回収してくれない不用品とは?

何年か前、古くなったベッドを処分してもらおうと役所に連絡したのですが、「うちでは扱えません」とすげなく答えられてしまいました。
「・・・ったく、使えねぇな」と心の中で悪態をついたものです。
その理由は180cmを超えるものは役所で引き取れない決まりがあったからです。
ちょっと特殊なベッドでしたので、かなり大きいうえに、重さもあって、素人では解体もできないようなシロモノだったため、民間の回収業者に頼み、なんとか引き取ってもらいました。

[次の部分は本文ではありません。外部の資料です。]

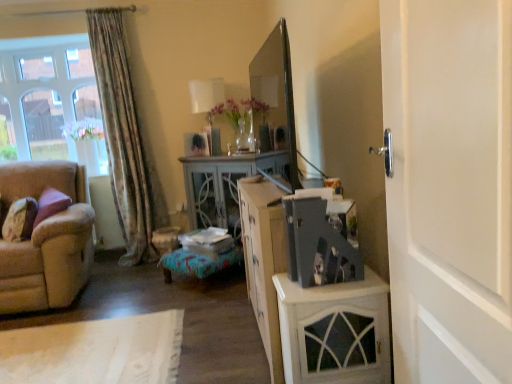
Question: Is clear glass window at upper left at the back of white painted wood door at right?

Choices:
 (A) yes
 (B) no

Answer: (B)

Question: Is the surface of white painted wood door at right in direct contact with clear glass window at upper left?

Choices:
 (A) no
 (B) yes

Answer: (A)

Question: Is white painted wood door at right positioned beyond the bounds of clear glass window at upper left?

Choices:
 (A) no
 (B) yes

Answer: (B)

Question: Could you tell me if white painted wood door at right is turned towards clear glass window at upper left?

Choices:
 (A) yes
 (B) no

Answer: (B)

Question: Is white painted wood door at right closer to camera compared to clear glass window at upper left?

Choices:
 (A) no
 (B) yes

Answer: (B)

Question: Considering the positions of point (305, 288) and point (306, 240), is point (305, 288) closer or farther from the camera than point (306, 240)?

Choices:
 (A) farther
 (B) closer

Answer: (A)

Question: Looking at their shapes, would you say white painted wood cabinet at right is wider or thinner than matte gray photo album at center?

Choices:
 (A) wide
 (B) thin

Answer: (A)

Question: Looking at the image, does white painted wood cabinet at right seem bigger or smaller compared to matte gray photo album at center?

Choices:
 (A) big
 (B) small

Answer: (A)

Question: Which is correct: white painted wood cabinet at right is inside matte gray photo album at center, or outside of it?

Choices:
 (A) outside
 (B) inside

Answer: (A)

Question: Considering the relative positions of beige fabric couch at left and velvet purple pillow at left in the image provided, is beige fabric couch at left to the left or to the right of velvet purple pillow at left?

Choices:
 (A) left
 (B) right

Answer: (B)

Question: In the image, is beige fabric couch at left positioned in front of or behind velvet purple pillow at left?

Choices:
 (A) behind
 (B) front

Answer: (B)

Question: From a real-world perspective, is beige fabric couch at left positioned above or below velvet purple pillow at left?

Choices:
 (A) above
 (B) below

Answer: (B)

Question: From the image's perspective, relative to velvet purple pillow at left, is beige fabric couch at left above or below?

Choices:
 (A) below
 (B) above

Answer: (A)

Question: Is beige fabric couch at left wider or thinner than clear glass window at upper left?

Choices:
 (A) wide
 (B) thin

Answer: (A)

Question: Is beige fabric couch at left inside the boundaries of clear glass window at upper left, or outside?

Choices:
 (A) outside
 (B) inside

Answer: (A)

あまり気づかないことですが、私たちの生活は行政のサービスにずいぶんと助けられています。
燃えるゴミの回収を数日止められるだけでも、街はパニックとなるでしょう。
しかし、いかんせん融通の利かないところがあって、ついつい「お役所仕事かよ!」と文句を言ってしまうわけです。
前述したように、180cm以上の不用品を、役所では引き取ってくれません。
また、よく知られていることですが、テレビ、エアコン、冷蔵庫、洗濯機も回収してくれません。
家電リサイクル法があるからです。
行政が回収する不用品は、廃棄するというものですから、リサイクルしなければならない家電は受け付けていないのです。
180cm超のものというのは、じつは家にあることは少ないのですが(普通のシングルベッドならだいたい超えません)、テレビや冷蔵庫などの、いわば「家電四天王」みたいな代表的なものを回収してくれないのだから、文句も言いたくなりますよね。
こういった役所が拒否する不用品は、民間回収業者にお願いするしかありません。
民間ですからサービスは役所より充実しています。
指定の場所まで不用品を運ぶ、平日以外は対応してくれない、行政の不用品回収とも違いますから、利用者の都合にも合わせてくれます。
大きなものを運ぶことのできないお年寄りや、休みの日しか動けない人には、嬉しいですね。
もちろん、大型ベッドも家電四天王も引き取ってくれます。
多少、値段は上がるにしても、どんな粗大ゴミでも処理してもらえると思えば微々たるものではないでしょうか。
ただし、民間でも引き受けられないものもあります。
それは産業廃棄物です。
化学薬品や医療品は処理に特殊な能力が必要ですから、無理になります。
一般家庭から出るものとしては、廃油や蛍光灯などが挙げられます。
銃器のような違法なものも当然アウト。
動物の死骸も引き取りません。
そういったことを踏まえつつ、行政と民間を使い分けるのが賢いやり方です。